Sue Chowles, who had a work placement with Flett before working in fashion and later as a fashion academic, has said: "He would have been more influential than Galliano now...he was the most inspirational pattern cutter, a true genius". The Independent included John Flett at number 17 in an article about 50 great British fashion moments, saying: "Flett's last collection in London was exquisite, watery, shimmery and full of ideas".

==Early life==
John Flett was from a Jewish background, according to his friend and former "soulmate" John Galliano, who has described Flett as "the love of his life". After studying fashion and textiles at West Sussex College of Design, he moved on to Central Saint Martins (then St Martins), where he studied fashion under Sheilagh Brown. Brown would later say: "When John Flett came for his interview his work was incredible, one of the tutors said not to give him a place as he looked like trouble.
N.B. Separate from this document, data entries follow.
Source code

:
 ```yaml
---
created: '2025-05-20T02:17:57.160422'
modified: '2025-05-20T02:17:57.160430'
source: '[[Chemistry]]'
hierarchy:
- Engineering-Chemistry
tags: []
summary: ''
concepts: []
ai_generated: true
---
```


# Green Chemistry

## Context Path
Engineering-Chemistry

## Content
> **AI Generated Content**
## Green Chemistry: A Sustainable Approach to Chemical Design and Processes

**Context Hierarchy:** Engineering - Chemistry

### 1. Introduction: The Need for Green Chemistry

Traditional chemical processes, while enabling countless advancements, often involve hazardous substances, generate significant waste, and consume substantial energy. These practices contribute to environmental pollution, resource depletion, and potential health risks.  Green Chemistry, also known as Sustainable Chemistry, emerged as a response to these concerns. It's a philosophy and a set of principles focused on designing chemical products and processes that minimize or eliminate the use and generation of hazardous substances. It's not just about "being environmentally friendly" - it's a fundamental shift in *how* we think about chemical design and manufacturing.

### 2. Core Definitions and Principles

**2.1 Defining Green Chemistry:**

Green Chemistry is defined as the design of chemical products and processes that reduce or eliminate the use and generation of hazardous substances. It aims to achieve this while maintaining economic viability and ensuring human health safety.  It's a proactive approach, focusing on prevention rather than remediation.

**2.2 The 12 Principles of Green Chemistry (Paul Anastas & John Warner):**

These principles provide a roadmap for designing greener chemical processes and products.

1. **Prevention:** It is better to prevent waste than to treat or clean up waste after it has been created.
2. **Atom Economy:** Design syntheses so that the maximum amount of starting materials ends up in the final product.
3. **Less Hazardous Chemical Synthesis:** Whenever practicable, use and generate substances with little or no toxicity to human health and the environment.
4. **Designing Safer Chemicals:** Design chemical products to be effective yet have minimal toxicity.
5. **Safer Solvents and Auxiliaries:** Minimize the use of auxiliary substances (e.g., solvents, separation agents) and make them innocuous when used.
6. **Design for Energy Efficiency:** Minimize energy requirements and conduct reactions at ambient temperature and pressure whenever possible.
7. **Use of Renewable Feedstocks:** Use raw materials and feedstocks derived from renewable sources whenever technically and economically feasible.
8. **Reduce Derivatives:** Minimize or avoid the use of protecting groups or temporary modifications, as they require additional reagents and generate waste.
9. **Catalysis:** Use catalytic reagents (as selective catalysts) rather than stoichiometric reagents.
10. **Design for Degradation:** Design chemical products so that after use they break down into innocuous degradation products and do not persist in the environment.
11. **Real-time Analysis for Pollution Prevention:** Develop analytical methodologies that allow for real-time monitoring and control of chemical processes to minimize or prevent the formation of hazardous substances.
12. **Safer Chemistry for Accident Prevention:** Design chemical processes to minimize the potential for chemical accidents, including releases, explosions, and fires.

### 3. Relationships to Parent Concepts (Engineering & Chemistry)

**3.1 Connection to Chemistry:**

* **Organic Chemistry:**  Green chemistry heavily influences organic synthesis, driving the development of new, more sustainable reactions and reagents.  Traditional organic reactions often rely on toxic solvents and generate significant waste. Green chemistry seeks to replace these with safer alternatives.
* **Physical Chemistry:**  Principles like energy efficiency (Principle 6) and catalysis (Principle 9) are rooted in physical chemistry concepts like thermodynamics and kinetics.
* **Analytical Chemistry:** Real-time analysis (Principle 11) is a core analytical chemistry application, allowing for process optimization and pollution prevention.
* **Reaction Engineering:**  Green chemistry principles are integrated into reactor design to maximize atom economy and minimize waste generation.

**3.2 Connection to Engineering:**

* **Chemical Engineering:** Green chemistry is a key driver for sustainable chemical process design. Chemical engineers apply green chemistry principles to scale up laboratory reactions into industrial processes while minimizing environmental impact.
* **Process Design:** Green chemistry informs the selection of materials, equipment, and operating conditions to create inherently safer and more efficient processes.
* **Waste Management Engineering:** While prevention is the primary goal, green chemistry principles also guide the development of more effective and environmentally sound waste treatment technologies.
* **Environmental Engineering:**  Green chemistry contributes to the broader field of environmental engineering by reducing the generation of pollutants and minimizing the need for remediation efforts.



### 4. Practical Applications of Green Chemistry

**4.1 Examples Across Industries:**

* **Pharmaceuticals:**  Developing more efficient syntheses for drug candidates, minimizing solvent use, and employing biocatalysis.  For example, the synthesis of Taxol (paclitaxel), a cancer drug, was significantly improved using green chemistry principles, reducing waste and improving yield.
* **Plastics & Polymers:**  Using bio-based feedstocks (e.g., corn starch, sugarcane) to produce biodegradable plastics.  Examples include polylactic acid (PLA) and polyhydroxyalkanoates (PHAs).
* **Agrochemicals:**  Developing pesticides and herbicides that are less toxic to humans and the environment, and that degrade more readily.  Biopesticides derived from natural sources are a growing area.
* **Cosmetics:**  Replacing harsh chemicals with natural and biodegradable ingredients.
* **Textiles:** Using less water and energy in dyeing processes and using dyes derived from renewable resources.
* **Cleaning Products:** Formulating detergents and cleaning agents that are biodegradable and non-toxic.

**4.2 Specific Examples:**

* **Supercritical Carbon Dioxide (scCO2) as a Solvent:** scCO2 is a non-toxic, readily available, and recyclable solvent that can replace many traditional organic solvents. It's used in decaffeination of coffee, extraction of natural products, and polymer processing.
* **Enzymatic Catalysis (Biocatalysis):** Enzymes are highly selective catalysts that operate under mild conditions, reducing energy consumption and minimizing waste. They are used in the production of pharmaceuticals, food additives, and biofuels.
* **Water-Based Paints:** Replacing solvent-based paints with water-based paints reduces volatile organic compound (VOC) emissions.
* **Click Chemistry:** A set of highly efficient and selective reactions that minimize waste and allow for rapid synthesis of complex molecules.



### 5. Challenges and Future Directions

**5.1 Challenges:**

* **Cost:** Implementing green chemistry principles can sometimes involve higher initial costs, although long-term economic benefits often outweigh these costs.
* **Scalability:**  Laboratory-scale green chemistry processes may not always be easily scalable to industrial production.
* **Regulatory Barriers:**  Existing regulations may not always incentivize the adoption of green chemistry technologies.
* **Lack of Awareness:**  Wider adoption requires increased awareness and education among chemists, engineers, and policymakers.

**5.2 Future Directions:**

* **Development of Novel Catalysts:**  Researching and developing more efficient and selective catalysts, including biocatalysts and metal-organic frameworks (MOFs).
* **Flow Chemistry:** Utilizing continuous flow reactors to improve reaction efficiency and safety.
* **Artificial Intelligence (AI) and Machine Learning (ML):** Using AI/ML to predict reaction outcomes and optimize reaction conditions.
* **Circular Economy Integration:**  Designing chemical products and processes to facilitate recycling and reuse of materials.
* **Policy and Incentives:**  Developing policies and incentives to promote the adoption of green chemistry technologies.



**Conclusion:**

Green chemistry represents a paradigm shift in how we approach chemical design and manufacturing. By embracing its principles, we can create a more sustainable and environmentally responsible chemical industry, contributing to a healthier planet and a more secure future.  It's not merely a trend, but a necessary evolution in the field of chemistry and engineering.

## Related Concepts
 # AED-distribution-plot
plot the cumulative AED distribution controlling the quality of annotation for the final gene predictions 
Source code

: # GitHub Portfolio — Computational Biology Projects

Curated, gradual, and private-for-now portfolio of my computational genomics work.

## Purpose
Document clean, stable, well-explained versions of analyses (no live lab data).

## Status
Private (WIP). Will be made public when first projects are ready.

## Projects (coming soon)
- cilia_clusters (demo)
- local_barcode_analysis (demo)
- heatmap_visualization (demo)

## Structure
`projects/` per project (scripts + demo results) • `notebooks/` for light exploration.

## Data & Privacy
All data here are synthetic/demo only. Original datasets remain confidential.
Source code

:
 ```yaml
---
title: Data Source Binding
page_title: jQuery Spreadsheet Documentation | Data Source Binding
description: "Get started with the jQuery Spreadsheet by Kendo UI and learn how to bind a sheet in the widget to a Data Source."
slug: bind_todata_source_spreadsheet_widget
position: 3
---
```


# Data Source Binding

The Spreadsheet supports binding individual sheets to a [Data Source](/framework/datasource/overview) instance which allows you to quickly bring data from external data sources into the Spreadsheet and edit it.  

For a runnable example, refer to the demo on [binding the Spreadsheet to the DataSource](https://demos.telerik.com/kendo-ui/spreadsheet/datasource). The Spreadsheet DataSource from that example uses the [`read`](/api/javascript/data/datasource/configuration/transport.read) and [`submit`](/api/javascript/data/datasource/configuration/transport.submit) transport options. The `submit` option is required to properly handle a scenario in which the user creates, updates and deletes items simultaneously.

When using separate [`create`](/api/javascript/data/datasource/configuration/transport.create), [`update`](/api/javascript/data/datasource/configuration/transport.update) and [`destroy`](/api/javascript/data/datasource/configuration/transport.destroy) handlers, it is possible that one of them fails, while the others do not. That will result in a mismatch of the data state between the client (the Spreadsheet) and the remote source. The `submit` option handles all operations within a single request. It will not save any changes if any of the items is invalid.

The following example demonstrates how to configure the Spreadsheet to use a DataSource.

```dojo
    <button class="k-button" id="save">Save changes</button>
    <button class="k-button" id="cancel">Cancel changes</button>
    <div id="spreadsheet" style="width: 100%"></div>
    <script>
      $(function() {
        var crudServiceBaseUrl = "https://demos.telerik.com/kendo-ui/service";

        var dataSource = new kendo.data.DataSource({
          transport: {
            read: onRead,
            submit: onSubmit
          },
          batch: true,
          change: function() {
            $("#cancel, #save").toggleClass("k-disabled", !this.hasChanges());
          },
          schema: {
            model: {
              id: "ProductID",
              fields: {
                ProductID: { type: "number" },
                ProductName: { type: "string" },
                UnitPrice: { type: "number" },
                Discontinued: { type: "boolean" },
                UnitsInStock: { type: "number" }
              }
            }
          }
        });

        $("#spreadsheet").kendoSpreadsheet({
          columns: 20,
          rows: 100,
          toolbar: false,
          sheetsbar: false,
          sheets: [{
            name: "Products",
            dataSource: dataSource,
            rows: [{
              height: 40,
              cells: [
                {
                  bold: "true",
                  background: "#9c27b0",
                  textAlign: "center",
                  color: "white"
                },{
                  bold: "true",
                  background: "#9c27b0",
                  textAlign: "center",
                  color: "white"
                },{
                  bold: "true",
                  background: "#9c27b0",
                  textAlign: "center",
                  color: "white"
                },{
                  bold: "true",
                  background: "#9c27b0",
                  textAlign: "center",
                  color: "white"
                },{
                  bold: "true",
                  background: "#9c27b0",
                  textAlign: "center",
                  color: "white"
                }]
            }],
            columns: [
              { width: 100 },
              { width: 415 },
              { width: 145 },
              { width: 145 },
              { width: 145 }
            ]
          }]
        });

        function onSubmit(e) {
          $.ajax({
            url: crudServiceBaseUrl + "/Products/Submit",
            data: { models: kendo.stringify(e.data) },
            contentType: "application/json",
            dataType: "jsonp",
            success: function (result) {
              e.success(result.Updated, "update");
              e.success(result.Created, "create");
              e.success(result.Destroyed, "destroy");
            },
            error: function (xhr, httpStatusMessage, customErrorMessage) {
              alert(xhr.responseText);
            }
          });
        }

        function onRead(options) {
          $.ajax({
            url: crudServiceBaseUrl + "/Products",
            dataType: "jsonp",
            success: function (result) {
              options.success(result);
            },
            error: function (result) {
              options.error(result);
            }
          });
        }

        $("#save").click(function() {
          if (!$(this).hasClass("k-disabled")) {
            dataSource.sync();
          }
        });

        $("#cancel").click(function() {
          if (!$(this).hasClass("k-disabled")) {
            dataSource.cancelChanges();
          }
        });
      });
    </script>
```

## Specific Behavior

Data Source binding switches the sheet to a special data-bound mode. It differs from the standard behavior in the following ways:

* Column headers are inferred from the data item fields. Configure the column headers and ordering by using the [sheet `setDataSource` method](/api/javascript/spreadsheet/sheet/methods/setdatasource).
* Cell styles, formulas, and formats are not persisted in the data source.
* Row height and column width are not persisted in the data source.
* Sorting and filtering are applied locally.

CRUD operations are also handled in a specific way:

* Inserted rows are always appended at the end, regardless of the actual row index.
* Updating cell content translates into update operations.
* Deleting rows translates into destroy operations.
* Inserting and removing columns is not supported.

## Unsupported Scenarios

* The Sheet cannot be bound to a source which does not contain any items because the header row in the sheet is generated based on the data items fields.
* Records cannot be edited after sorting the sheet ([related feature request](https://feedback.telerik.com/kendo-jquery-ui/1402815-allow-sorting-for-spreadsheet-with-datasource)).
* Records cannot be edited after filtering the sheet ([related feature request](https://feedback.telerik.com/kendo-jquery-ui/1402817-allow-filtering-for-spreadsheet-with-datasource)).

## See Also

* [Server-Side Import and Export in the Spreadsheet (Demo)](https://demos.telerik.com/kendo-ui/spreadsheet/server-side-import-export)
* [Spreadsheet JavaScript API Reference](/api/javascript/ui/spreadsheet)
I replied 'that kind of trouble I love'."

At Central Saint Martins, Flett was part of a hothouse of talent – both in fashion and the London scene; his early 1980s peer group included not only Galliano, but also Stephen Jones, Darla Jane Gilroy, Sade and Chris Sullivan.

Flett's work attracted attention and his graduation collection was bought by key names, including Joseph Ettedgui (head of the London-based Joseph retail empire) and by buyers for Bloomingdales in New York.

==Career==
From 1985, Flett became a part of the London high-fashion scene, exhibiting at London Fashion Week and at New York and Paris fashion weeks. Menswear was introduced to his range in 1986 and in 1987 he added a diffusion (lower-priced) line. By 1988, John Flett designs were available worldwide in 70 stores.

===Brand hallmarks===
The Guardian described Flett's brand signature as distinctively different for the times: "Along with John Galliano, who was a [sic] schoolfriend, he pioneered a new type of bias-cutting technique which imbued garments with a special fluidity and grace".

Kevin Almond has said: "much of Flett's skill was in his cutting, intricate and inventive, with which he developed clothes that seemed to cling to the body. In fact, many of his garments were difficult to understand on the hanger and needed to be worn to be appreciated". Sue Chowles, who worked with him on his spring/summer 1989 collection as an intern while studying at the Royal College of Art, has described his technique in more detail: "he never pattern cut his designs – instead he would drape the fabric and create the pattern on a mannequin".

Not all his early catwalk collections attracted acclaim. Writing in The Times about his first show in spring 1988, Liz Smith said that he: "has to learn to polish his act". But there was no doubt about his appeal to most of the British press and fashion buyers. An interview and double-page spread of photos of his collection in The Observer described his autumn 1988 catwalk show as: "triumphant". The interviewer said Flett's trademarks were about intricacy, involving clever draping on items such as a backless dress with no visible means of support. She described his finale outfit as: "a wondrous white creation that looked like a cross between a meringue and a crinkle-cut crisp".

==Later career and death==
Despite the acclaim from both buyers and majority of the British fashion press, Flett was unable to sustain his business venture. His business affairs were described as a "rocky road" and he parted company with his backers in 1988/9.

He moved on to Paris to work for Claude Montana on the designer's debut collection for Lanvin. Flett relocated to Florence in 1990, where he worked for Italian designer Enrico Coveri on a menswear range (Coveri died in 1990).

Flett's obituaries in both The Times and The Guardian noted that at the time of his death, aged 27, he was on the point of signing a contract with the Milan fashion house Zuccoli to create a womenswear collection and relaunch his career.